Kepercayaan masyarakat Kampung Naga
terhadap waktu terwujud pada kepercayaan mereka akan apa yang disebut
palintangan. Pada saat-saat tertentu ada bulan atau waktu yang dianggap buruk,
pantangan atau tabu untuk melaksanakan pekerjaan-pekerjaan yang amat penting
seperti membangun rumah, perkawinan, hitanan, dan upacara adat. Waktu yang
dianggap tabu tersebut disebut larangan bulan. Larangan bulan jatuhnya pada
bulan sapar dan bulan Rhamadhan. Pada bulan-bulan tersebut dilarang atau tabu
mengadakan upacara karena hal itu bertepatan dengan upacara menyepi. Selain itu
perhitungan menentukan hari baik didasarkan kepada hari-hari naas yang ada
dalam setiap bulannya, seperti yang tercantum dibawah ini:
a. Muharam (Muharram) hari Sabtu-Minggu
tanggal 11,14
- Sapar (Safar) hari Sabtu-Minggu tanggal 1,20
- Maulud hari (Rabiul Tsani)Sabtu-Minggu tanggal 1,15
- Silih Mulud (Rabi'ul Tsani) hari Senin-Selasa tanggal 10,14
- Jumalid Awal (Jumadil Awwal)hari Senin-Selasa tanggal 10,20
- Jumalid Akhir (Jumadil Tsani)hari Senin-Selasa tanggal 10,14
- Rajab hari (Rajab) Rabu-Kamis tanggal 12,13
- Rewah hari (Sya'ban) Rabu-Kamis tanggal 19,20
- Puasa/Ramadhan (Ramadhan)hari Rabu-Kamis tanggal 9,11
- Syawal (Syawal) hari Jumat tanggal 10,11
- Hapit (Dzulqaidah) hari Jumat tanggal 2,12
- Rayagung (Dzulhijjah) hari Jumat tanggal 6,20
Pada hari-hari dan tanggal-tanggal tersebut tabu
menyelenggarakan pesta atau upacara-upacara perkawinan, atau khitanan. Upacara
perkawinan boleh dilaksanakan bertepatan dengan hari-hari dilaksanakannya
upacara menyepi. Selain perhitungan untuk menentukan hari baik untuk memulai
suatu pekerjaan seperti upacara perkawinan, khitanan, mendirikan rumah, dan
lain-lain, didasarkan kepada hari-hari naas yang terdapat pada setiap bulannya.
BAB IV
PENUTUP
4.1. Kesimpulan
Kampung Naga merupakan suatu
perkampungan yang dihuni oleh sekelompok masyarakat yang sangat kuat dalam
memegang adat istiadat peninggalan leluhurnya, dalam hal ini adalah adat Sunda.

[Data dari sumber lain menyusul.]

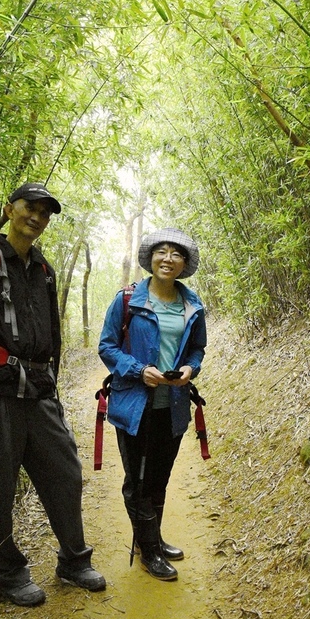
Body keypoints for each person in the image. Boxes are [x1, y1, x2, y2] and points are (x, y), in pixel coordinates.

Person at [0, 182, 105, 606]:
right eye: (29, 208)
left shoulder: (44, 268)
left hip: (38, 394)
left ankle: (74, 560)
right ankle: (8, 576)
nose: (37, 217)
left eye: (45, 212)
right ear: (10, 210)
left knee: (66, 473)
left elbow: (52, 333)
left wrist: (52, 384)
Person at [98, 228, 207, 581]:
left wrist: (191, 368)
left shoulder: (192, 305)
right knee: (139, 480)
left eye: (177, 254)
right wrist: (138, 369)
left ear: (184, 264)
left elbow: (196, 349)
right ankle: (150, 552)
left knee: (159, 478)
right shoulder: (128, 300)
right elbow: (107, 346)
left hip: (172, 405)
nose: (168, 259)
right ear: (152, 258)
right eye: (162, 251)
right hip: (134, 406)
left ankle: (152, 540)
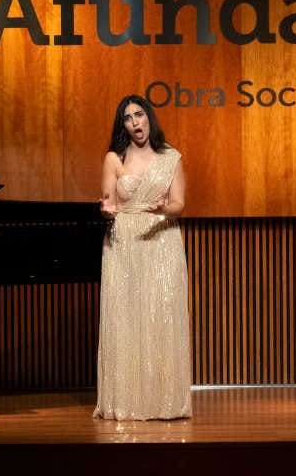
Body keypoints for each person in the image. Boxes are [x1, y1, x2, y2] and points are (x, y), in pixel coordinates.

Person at [92, 94, 192, 421]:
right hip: (123, 244)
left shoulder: (171, 157)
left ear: (149, 117)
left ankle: (163, 403)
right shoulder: (113, 159)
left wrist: (163, 208)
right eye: (128, 117)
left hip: (162, 239)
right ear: (123, 125)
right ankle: (126, 401)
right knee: (125, 317)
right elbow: (109, 204)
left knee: (161, 316)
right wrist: (106, 212)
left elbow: (179, 203)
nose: (135, 122)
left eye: (139, 114)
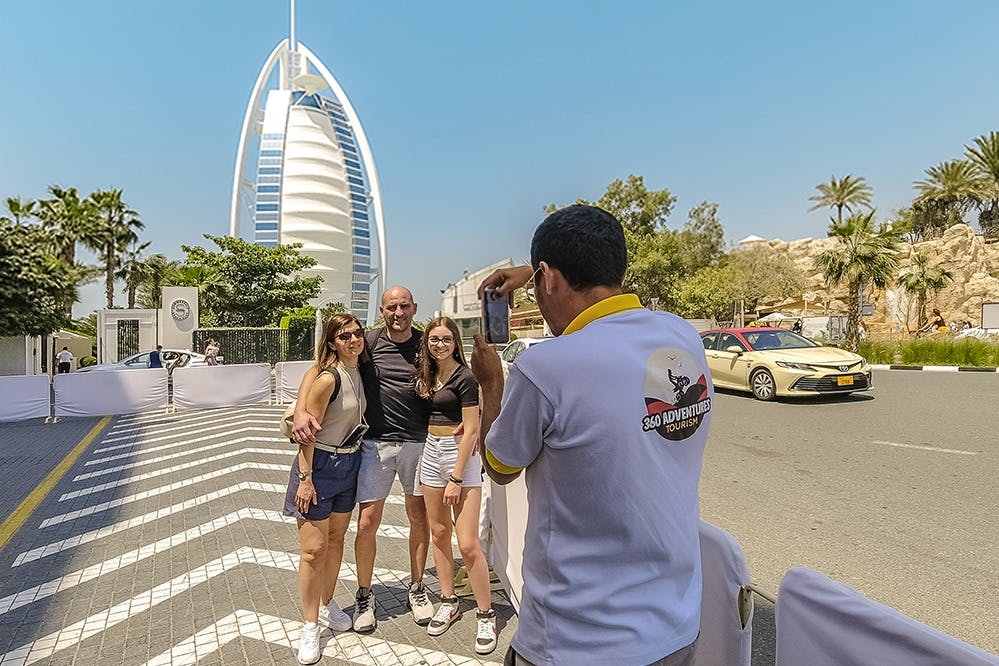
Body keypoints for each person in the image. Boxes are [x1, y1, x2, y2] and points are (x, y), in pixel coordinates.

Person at [471, 204, 713, 666]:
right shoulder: (682, 339)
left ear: (549, 278)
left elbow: (499, 467)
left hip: (577, 640)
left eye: (541, 284)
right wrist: (539, 271)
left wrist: (490, 384)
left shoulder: (546, 367)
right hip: (675, 628)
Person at [291, 286, 435, 632]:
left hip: (417, 442)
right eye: (390, 307)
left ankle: (417, 588)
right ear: (382, 311)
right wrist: (299, 411)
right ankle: (365, 594)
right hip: (373, 446)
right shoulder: (367, 341)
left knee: (419, 517)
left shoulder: (427, 344)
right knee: (367, 522)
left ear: (414, 307)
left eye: (404, 306)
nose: (398, 312)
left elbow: (457, 374)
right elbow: (318, 369)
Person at [282, 314, 367, 664]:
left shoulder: (359, 367)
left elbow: (308, 371)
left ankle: (328, 603)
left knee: (336, 542)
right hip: (319, 467)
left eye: (357, 333)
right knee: (313, 550)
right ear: (332, 342)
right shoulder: (328, 378)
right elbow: (307, 433)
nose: (353, 340)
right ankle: (309, 625)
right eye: (344, 336)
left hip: (350, 463)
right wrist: (306, 479)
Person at [414, 316, 496, 654]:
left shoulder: (464, 377)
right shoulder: (428, 375)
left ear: (455, 343)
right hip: (430, 450)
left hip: (458, 458)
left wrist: (457, 477)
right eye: (434, 339)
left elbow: (471, 429)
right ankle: (448, 600)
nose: (440, 345)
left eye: (446, 339)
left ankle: (486, 613)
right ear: (428, 343)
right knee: (438, 533)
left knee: (467, 544)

Seperti permukiman Badui, Kampung Naga menjadi objek kajian antropologi
mengenai kehidupan masyarakat pedesaan Sunda pada masa peralihan dari pengaruh
Hindu menuju pengaruh Islam di Jawa Barat.
4.2. Saran
Setelah
melihat kesimpulan diatas, pemerintah harusnya peka terhadap kondisi yang ada
di Kampung Naga, Tasikmalaya. karena bagaimanapun perkampungan ini merupakan
aset budaya bangsa kita yang harus dijaga dan dilestarikan. Setiap harinya,
hampir dikunjungi oleh wisatawan-wisatawan, baik dalam negeri maupun luar negeri.